The Pension Fund holds a diversified portfolio of assets with the majority of the Pension Fund’s investments being transferable securities, including publicly traded shares and bonds.

The Pension Fund is not a resident of Australia for tax purposes. However, as an Organ of the UN, the Pension Fund is exempt from liability to taxation on Australian income.

Therefore, gains from the disposal or redemption by the Pension Fund of traditional securities are not assessable under subsection 26BB(2) of the ITAA 1936.

Question 6
Is the income of the Pension Fund assessable income under subsection 97(3) of the ITAA 1936?
Answer

Where a beneficiary of a trust is presently entitled to a share of the net income of the trust estate and not under a legal disability, under section 97 of the ITAA 1936, the assessable income of the beneficiary shall include that income.

Subparagraph 97(3)(c)(ii) of the ITAA 1936 applies to a beneficiary who is a non-resident at the end of the year of income; and the beneficiary is an organisation the income of which is exempt from tax by virtue of a regulation in force under the International Organisations (Privileges and Immunities) Act 1963. Subsection 97(3) of the ITAA 1936 states that the beneficiary is, for the purposes of the application of this Division in relation to that beneficiary in relation to that year of income, a beneficiary to whom this subsection applies.

The Pension Fund is not a resident of Australia for tax purposes. However, as an Organ of the UN, the Pension Fund is exempt from liability to taxation on Australian income.

Therefore, any Australian sourced income the Pension Fund receives as the beneficiary of a trust estate under section 97 of the ITAA 1936 will be exempt from Australian taxation.

Question 7

Is the Pension Fund liable to withholding tax under section 128B of the ITAA 1936 on interest, dividend or royalty income it derives from Australia?
Answer

Generally, an unfranked dividend, interest or royalty paid from Australia is subject to Australian withholding tax under section 128B of the ITAA 1936 if it is derived by a non-resident.

The Pension Fund is not a resident of Australia for tax purposes.
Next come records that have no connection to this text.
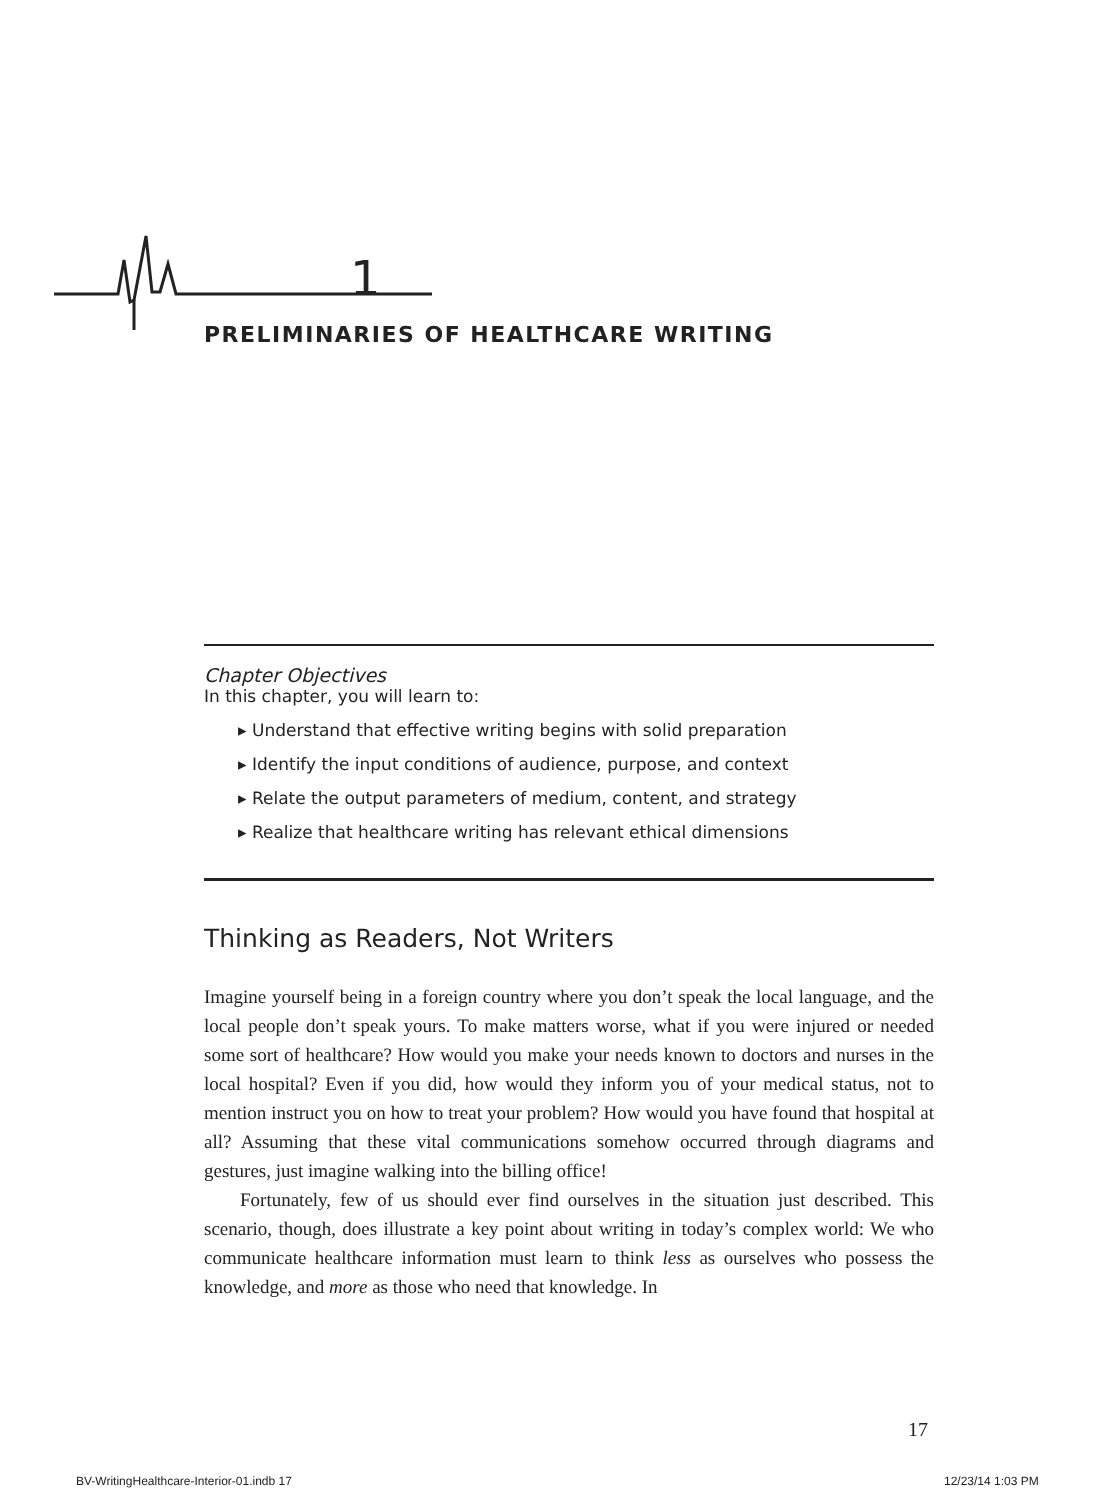1
PRELIMINARIES OF HEALTHCARE WRITING
Chapter Objectives
In this chapter, you will learn to:
▸ Understand that effective writing begins with solid preparation
▸ Identify the input conditions of audience, purpose, and context
▸ Relate the output parameters of medium, content, and strategy
▸ Realize that healthcare writing has relevant ethical dimensions
Thinking as Readers, Not Writers
Imagine yourself being in a foreign country where you don’t speak the local language, and the local people don’t speak yours. To make matters worse, what if you were injured or needed some sort of healthcare? How would you make your needs known to doctors and nurses in the local hospital? Even if you did, how would they inform you of your medical status, not to mention instruct you on how to treat your problem? How would you have found that hospital at all? Assuming that these vital communications somehow occurred through diagrams and gestures, just imagine walking into the billing office!
Fortunately, few of us should ever find ourselves in the situation just described. This scenario, though, does illustrate a key point about writing in today’s complex world: We who communicate healthcare information must learn to think less as ourselves who possess the knowledge, and more as those who need that knowledge. In
17
BV-WritingHealthcare-Interior-01.indb 17
12/23/14 1:03 PM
However, as an Organ of the UN, the Pension Fund is exempt from liability to taxation on Australian income.

Therefore, the Pension Fund is exempt from liability to withholding tax on interest, dividend and royalty income derived from Australia.

Question 8

Is the Pension Fund liable to withholding tax pursuant to section 840-805 of the ITAA 1997?
Answer

Section 840-805 of the ITAA 1997 relates to liability for managed investment trust withholding tax. Subsection 840-805(1) states that you are liable to pay income tax at the rate declared by the Parliament on the amount identified in subsections (2), (3) or (4) as the fund payment part if that subsection applies to you.

Subsections (2), (3) and (4) apply to amounts that are paid from a trust that is a withholding MIT; an amount you are paid from a custodian; or you are a beneficiary of a trust that is not a withholding MIT or a custodian and are presently entitled to a share of the income or capital of the trust, respectively. These sections apply if you are a foreign resident when you are paid the amount or when you become entitled to the amount.

The Pension Fund is not a resident of Australia for tax purposes. However, as an Organ of the UN, the Pension Fund is exempt from liability to taxation on Australian income.

Therefore, the Pension Fund is exempt from liability to withholding tax under section 840-805 of the ITAA 1997.